→ **Work order**: Show all lines from the records below in which the string "that" is present.

Saved entries

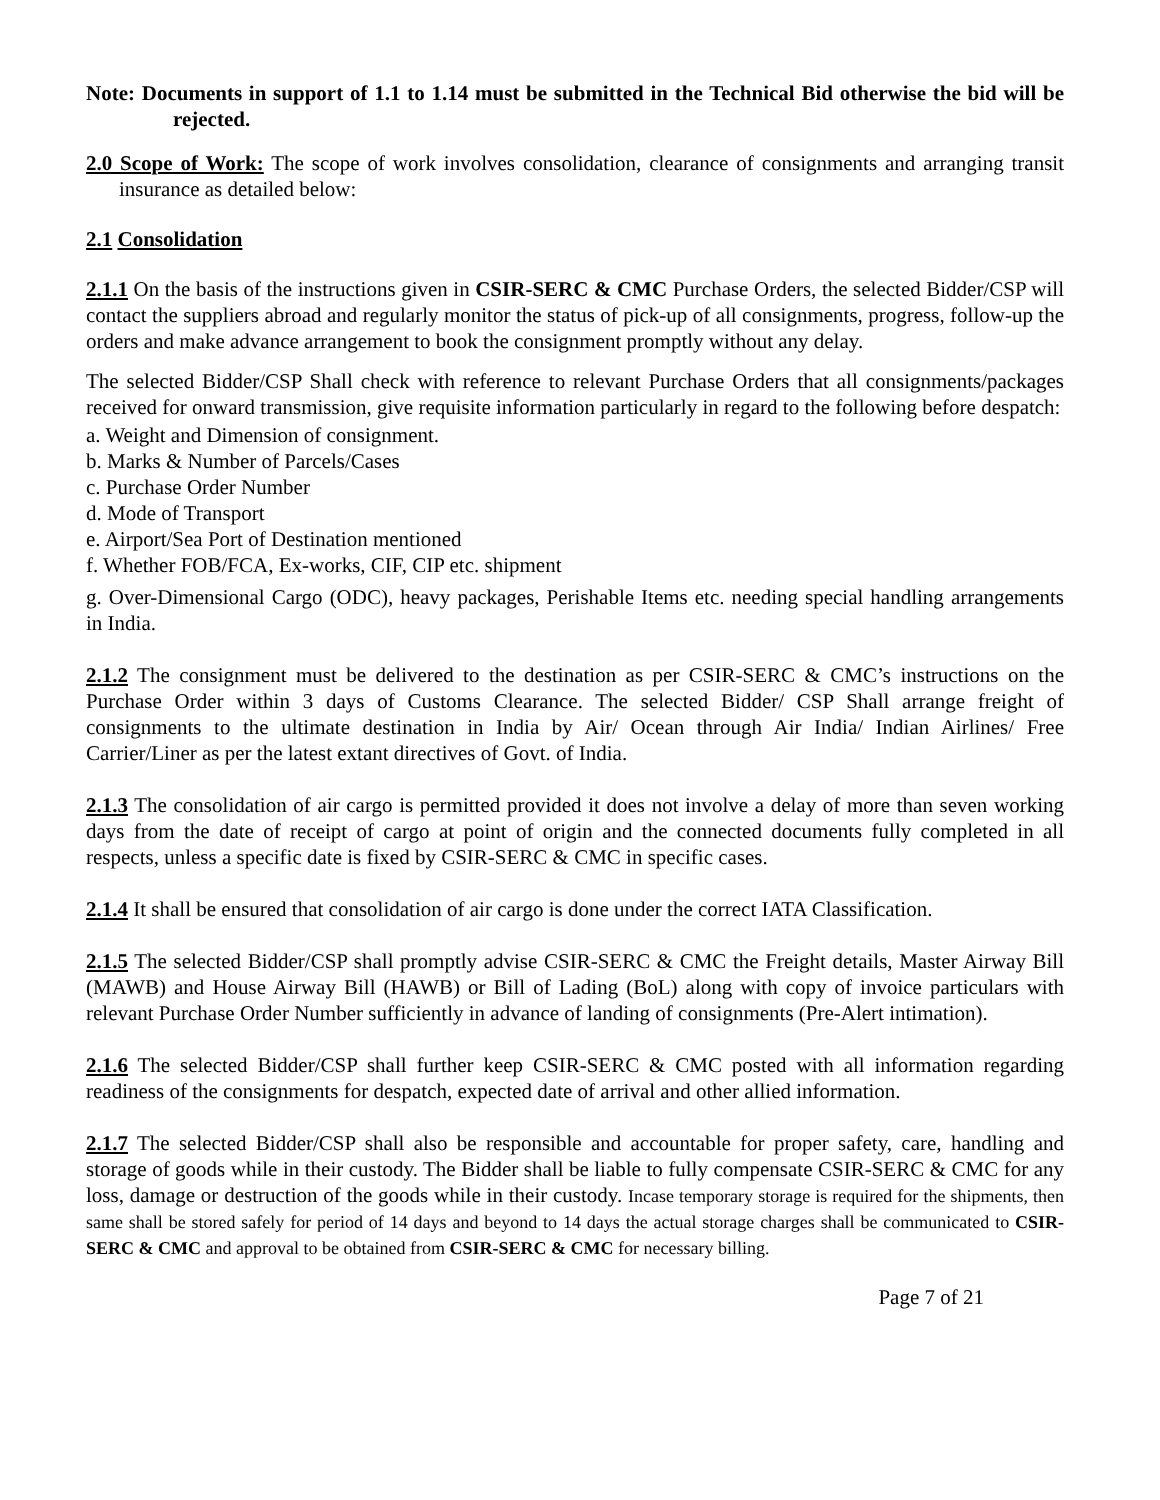Note: Documents in support of 1.1 to 1.14 must be submitted in the Technical Bid otherwise the bid will be rejected.
2.0 Scope of Work: The scope of work involves consolidation, clearance of consignments and arranging transit insurance as detailed below:
2.1 Consolidation
2.1.1 On the basis of the instructions given in CSIR-SERC & CMC Purchase Orders, the selected Bidder/CSP will contact the suppliers abroad and regularly monitor the status of pick-up of all consignments, progress, follow-up the orders and make advance arrangement to book the consignment promptly without any delay.
The selected Bidder/CSP Shall check with reference to relevant Purchase Orders that all consignments/packages received for onward transmission, give requisite information particularly in regard to the following before despatch:
a. Weight and Dimension of consignment.
b. Marks & Number of Parcels/Cases
c. Purchase Order Number
d. Mode of Transport
e. Airport/Sea Port of Destination mentioned
f. Whether FOB/FCA, Ex-works, CIF, CIP etc. shipment
g. Over-Dimensional Cargo (ODC), heavy packages, Perishable Items etc. needing special handling arrangements in India.
2.1.2 The consignment must be delivered to the destination as per CSIR-SERC & CMC’s instructions on the Purchase Order within 3 days of Customs Clearance. The selected Bidder/ CSP Shall arrange freight of consignments to the ultimate destination in India by Air/ Ocean through Air India/ Indian Airlines/ Free Carrier/Liner as per the latest extant directives of Govt. of India.
2.1.3 The consolidation of air cargo is permitted provided it does not involve a delay of more than seven working days from the date of receipt of cargo at point of origin and the connected documents fully completed in all respects, unless a specific date is fixed by CSIR-SERC & CMC in specific cases.
2.1.4 It shall be ensured that consolidation of air cargo is done under the correct IATA Classification.
2.1.5 The selected Bidder/CSP shall promptly advise CSIR-SERC & CMC the Freight details, Master Airway Bill (MAWB) and House Airway Bill (HAWB) or Bill of Lading (BoL) along with copy of invoice particulars with relevant Purchase Order Number sufficiently in advance of landing of consignments (Pre-Alert intimation).
2.1.6 The selected Bidder/CSP shall further keep CSIR-SERC & CMC posted with all information regarding readiness of the consignments for despatch, expected date of arrival and other allied information.
2.1.7 The selected Bidder/CSP shall also be responsible and accountable for proper safety, care, handling and storage of goods while in their custody. The Bidder shall be liable to fully compensate CSIR-SERC & CMC for any loss, damage or destruction of the goods while in their custody. Incase temporary storage is required for the shipments, then same shall be stored safely for period of 14 days and beyond to 14 days the actual storage charges shall be communicated to CSIR-SERC & CMC and approval to be obtained from CSIR-SERC & CMC for necessary billing.
Page 7 of 21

→ **Response to this task**:
The selected Bidder/CSP Shall check with reference to relevant Purchase Orders that all consignments/packages received for onward transmission, give requisite information particularly in regard to the following before despatch:
2.1.4 It shall be ensured that consolidation of air cargo is done under the correct IATA Classification.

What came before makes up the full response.